MDM Policy & Practice (Aug 2017)
Comparative Effectiveness of Up To Three Lines of Chemotherapy Treatment Plans for Metastatic Colorectal Cancer
Abstract
Modern chemotherapy agents transformed standard care for metastatic colorectal cancer (mCRC) but raised concerns about the financial burden of the disease. We studied comparative effectiveness of treatment plans that involve up to three lines of therapies and impact of treatment sequencing on health and cost outcomes. We employed a Markov model to represent the dynamically changing health status of mCRC patients and used Monte-Carlo simulation to evaluate various treatment plans consistent with existing guidelines. We calibrated our model by a meta-analysis of published data from an extensive list of clinical trials and measured the effectiveness of each plan in terms of cost per quality-adjusted life year. We examined the sensitivity of our model and results with respect to key parameters in two scenarios serving as base case and worst case for patients’ overall and progression-free survivals. The derived efficient frontiers included seven and five treatment plans in base case and worst case, respectively. The incremental cost-effectiveness ratio (ICER) ranged between $26,260 and $152,530 when the treatment plans on the efficient frontiers were compared against the least costly efficient plan in the base case, and between $21,256 and $60,040 in the worst case. All efficient plans were expected to lead to fewer than 2.5 adverse effects and on average successive adverse effects were spaced more than 9 weeks apart from each other in the base case.
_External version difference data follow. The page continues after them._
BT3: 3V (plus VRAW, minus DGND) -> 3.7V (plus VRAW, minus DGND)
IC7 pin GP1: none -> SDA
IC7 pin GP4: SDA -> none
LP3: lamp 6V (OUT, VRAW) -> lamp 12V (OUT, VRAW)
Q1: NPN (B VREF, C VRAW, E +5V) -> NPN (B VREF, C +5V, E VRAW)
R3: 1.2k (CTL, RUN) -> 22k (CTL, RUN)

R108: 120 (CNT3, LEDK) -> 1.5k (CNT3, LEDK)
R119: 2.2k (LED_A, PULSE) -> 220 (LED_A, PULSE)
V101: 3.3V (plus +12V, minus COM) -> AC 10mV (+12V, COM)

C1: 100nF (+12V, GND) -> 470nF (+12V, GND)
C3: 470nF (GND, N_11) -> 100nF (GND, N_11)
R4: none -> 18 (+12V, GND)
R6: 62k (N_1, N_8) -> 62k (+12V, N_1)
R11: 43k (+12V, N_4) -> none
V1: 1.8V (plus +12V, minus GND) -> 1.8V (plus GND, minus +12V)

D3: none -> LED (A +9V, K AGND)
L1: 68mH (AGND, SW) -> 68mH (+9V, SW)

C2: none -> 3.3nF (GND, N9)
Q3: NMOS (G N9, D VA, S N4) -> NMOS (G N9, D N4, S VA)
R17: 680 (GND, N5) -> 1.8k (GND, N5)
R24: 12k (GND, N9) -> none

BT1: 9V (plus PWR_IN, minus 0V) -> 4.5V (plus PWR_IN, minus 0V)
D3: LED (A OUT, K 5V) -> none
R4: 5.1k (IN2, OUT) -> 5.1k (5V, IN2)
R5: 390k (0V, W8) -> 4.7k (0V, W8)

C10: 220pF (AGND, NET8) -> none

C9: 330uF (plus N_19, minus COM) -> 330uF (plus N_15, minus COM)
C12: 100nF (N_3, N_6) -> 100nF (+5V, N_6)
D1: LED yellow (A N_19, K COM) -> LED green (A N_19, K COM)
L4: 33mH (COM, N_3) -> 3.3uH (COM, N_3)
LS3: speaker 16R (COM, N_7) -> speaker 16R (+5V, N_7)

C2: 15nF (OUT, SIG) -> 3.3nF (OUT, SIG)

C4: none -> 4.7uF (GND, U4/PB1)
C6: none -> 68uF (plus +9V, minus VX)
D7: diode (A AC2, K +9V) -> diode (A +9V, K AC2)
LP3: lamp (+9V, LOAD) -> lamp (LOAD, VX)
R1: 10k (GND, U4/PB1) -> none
Based on ICER, all efficient treatment plans exhibit at least 87% chance of being efficient. Sensitivity analyses show that the ICERs were most dependent on drug acquisition cost, distributions of progression-free and overall survivals, and health utilities. We conclude that improvements in health outcomes may come at high incremental costs and are highly dependent in the order treatments are administered.